Bernd van Meer

Schon seit den ersten Tagen in 2001 ist er mit von der Partie. Der studierte Kunstpädagoge, Fotograf und leidenschaftliche Brillenträger, Bernd van Meer, prägt von Anfang an den Stil, Layout und Design des Spectaris Trendforums.

Bernd van Meer

Bernd van Meer Grafiker (u.a. des Mauer-Magazins und des Trendforums), Fotograf, Dozent

1989 lebte und arbeitete ich bereits seit vier Jahren auf der „verrückten Insel Westberlin“. Die Mauer war da, rundherum, man lebte mit ihr. Oder besser: man hatte sie zähneknirschend akzeptiert, irgendwie. Das Nervigste war die Fahrt über den Transit nach Westdeutschland.

 

Und dann kam der 9. November.
Ich erinnere mich noch, dass ich am Abend mit einem Freund „um die Häuser“ gezogen bin, in Schöneberg, wo ich damals wohnte. Zu später Stunde fuhr besagter Freund mit dem Taxi nach Hause in den Wedding. Von einer Telefonzelle unterwegs rief er mich an: „Du, habe gerade im Autoradio gehört, dass die die Mauer aufgemacht haben. Auf dem 17. Juni ist der Teufel los. Schnapp dir deine Kamera, setz dich ins Taxi, wir treffen uns an der Siegessäule.“

Gesagt, getan. Am Großen Stern war kein Durchkommen mehr.

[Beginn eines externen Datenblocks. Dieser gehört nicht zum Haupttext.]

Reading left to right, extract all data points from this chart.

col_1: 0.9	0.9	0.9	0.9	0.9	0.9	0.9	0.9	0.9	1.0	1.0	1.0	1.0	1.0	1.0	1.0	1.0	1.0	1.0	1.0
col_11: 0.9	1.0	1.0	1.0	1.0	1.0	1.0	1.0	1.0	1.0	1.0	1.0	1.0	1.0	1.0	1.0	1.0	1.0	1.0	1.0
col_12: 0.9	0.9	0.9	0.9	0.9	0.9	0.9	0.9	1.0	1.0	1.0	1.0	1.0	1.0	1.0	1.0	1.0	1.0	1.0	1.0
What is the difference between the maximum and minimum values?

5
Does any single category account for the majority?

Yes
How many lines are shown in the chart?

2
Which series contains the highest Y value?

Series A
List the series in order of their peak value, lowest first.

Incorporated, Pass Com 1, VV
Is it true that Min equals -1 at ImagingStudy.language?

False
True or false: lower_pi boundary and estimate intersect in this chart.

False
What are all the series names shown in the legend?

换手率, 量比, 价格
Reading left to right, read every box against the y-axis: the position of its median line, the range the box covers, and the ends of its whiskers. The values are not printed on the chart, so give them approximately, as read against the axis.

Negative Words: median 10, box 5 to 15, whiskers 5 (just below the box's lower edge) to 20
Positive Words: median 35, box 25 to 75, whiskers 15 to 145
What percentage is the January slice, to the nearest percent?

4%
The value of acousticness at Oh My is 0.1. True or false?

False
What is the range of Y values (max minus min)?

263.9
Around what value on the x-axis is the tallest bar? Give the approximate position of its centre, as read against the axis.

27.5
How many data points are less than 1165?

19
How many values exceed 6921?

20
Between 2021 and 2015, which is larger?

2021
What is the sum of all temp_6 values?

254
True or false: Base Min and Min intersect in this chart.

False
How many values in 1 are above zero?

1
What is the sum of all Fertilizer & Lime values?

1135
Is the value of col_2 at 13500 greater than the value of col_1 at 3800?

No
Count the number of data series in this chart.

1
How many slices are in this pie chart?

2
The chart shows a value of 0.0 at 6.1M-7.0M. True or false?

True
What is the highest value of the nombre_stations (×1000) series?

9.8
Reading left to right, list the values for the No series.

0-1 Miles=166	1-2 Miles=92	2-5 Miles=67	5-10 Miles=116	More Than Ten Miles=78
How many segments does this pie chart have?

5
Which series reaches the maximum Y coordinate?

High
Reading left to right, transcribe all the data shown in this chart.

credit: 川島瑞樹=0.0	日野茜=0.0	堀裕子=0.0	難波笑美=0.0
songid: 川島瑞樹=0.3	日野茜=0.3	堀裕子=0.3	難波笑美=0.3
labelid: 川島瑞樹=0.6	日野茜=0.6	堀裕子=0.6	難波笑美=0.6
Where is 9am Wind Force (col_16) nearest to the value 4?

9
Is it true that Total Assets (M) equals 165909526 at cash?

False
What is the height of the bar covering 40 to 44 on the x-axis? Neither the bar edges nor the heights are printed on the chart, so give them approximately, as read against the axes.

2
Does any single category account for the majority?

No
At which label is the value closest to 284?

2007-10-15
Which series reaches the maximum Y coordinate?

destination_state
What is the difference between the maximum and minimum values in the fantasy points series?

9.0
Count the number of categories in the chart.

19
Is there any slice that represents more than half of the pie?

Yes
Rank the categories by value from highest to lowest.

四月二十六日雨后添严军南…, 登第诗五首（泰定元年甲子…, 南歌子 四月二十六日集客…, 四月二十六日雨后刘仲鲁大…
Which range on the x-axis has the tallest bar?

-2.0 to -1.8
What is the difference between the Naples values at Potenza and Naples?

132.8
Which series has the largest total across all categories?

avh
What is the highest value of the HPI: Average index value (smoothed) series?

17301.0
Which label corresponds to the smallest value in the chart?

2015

Polizei, der erste Trabbi- Konvoi, eine johlende Menschenmenge. Im Laufschritt zur Mauer vor dem Brandenburger Tor. Wahnsinn, wir wussten nicht, wie uns geschah! Unzählige Menschen vor und auf der Mauer, man lag sich in den Armen, Sekt und Freudentränen flossen in Strömen, jeder redete mit jedem. Manche hatten Hammer und Meißel dabei und brachen die ersten Stücke aus der Mauer. Euphorisches Chaos und die West- und Ost-Polizisten feierten mit.

Wir sind natürlich auch auf die Mauer geklettert, man half sich gegenseitig. Fotos gemacht, Rotkäppchensekt getrunken, vor Freude geweint. Und nachts noch mit den „neuen Brüdern und Schwestern“ zu Fuß zum Bahnhof Zoo, Burger essen und Coca Cola trinken bei McDonalds.

Und die Zeit danach: „Westberlin“ und „Ostberlin“ waren nur noch Richtungsangaben, die Transitautobahn war wieder frei befahrbar, die Grenzkontrollanlagen verwaist… Und die nicht immer leichte Zeit wirklichen Kennenlernens und gegenseitiger Akzeptanz begann.

Ich selbst verließ im Januar 1990 Deutschland und ging für ein Jahr nach Mexiko. Ich hatte einige Bruchstücke der Berliner Mauer als Gastgeschenke im Gepäck.